§ Halaman
━━━━━━━━━━━━━━━━━━━━━━━━━━━━━━
Senin, 08 Agustus 2011

Surat balasan untuk Dimas Arika Mihardja

Nurel Javissyarqi

Sebelum balasan surat ini merambat jauh, maafkan “saudaraku” Dimas Arika Mihardja (DAM) jikalau alunanya terlalu subyektif nantinya, tersebab dalam hal ini aku mengandalkan daya ingat serta semacam men-gayal masa lalu (mengingat yang terlewat), bukan ber-hayal yang bermakna lencungan ke masa depan atau angan-angan.
━━━━━━━━━━━━━━━━━━━━━━━━━━━━━━
§ Permintaan Tertulis 1
Tulis ulang dengan lebih ringkas paragraf surat balasan yang diawali "Sebelum balasan surat ini merambat jauh", tanpa menghilangkan fakta utamanya.

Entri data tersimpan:
━━━━━━━━━━━━━━━━━━━━━━━━━━━━━━
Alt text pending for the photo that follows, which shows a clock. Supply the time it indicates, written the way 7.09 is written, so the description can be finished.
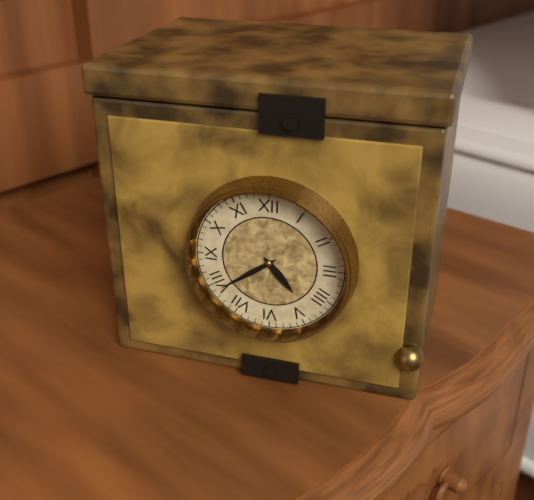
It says 4.39
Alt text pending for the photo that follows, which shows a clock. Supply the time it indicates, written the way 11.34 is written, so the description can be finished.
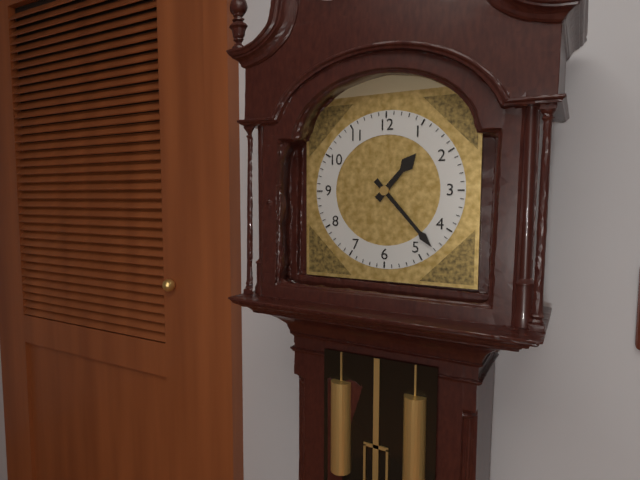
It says 1.23
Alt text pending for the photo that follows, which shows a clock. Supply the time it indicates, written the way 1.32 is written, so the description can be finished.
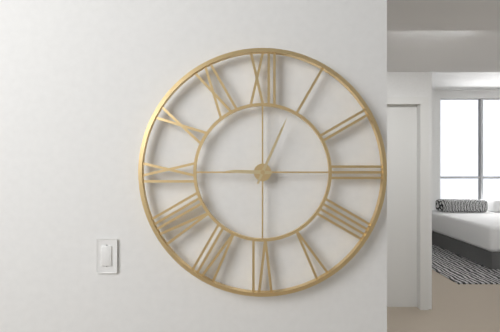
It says 9.04
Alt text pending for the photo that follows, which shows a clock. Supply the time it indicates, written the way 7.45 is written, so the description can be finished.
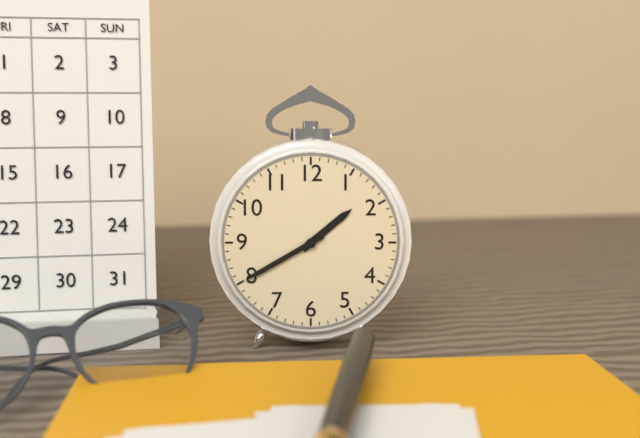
━━━━━━━━━━━━━━━━━━━━━━━━━━━━━━
§ Permintaan Tertulis 2
Tuliskan kembali secara persis semua baris dalam daftar, mulai dari baris yang memuat "the way 11.34" hingga akhir daftar. Gambar tidak perlu disertakan dalam jawaban.

§ Jawaban Tertulis 1
Penulis meminta maaf kepada "saudaranya", Dimas Arika Mihardja (DAM), jika balasan ini nanti terlalu subjektif. Alasannya, penulis mengandalkan daya ingat dan mengenang masa lalu, bukan berkhayal tentang masa depan atau angan-angan.

§ Jawaban Tertulis 2
Alt text pending for the photo that follows, which shows a clock. Supply the time it indicates, written the way 11.34 is written, so the description can be finished.
It says 1.23
Alt text pending for the photo that follows, which shows a clock. Supply the time it indicates, written the way 1.32 is written, so the description can be finished.
It says 9.04
Alt text pending for the photo that follows, which shows a clock. Supply the time it indicates, written the way 7.45 is written, so the description can be finished.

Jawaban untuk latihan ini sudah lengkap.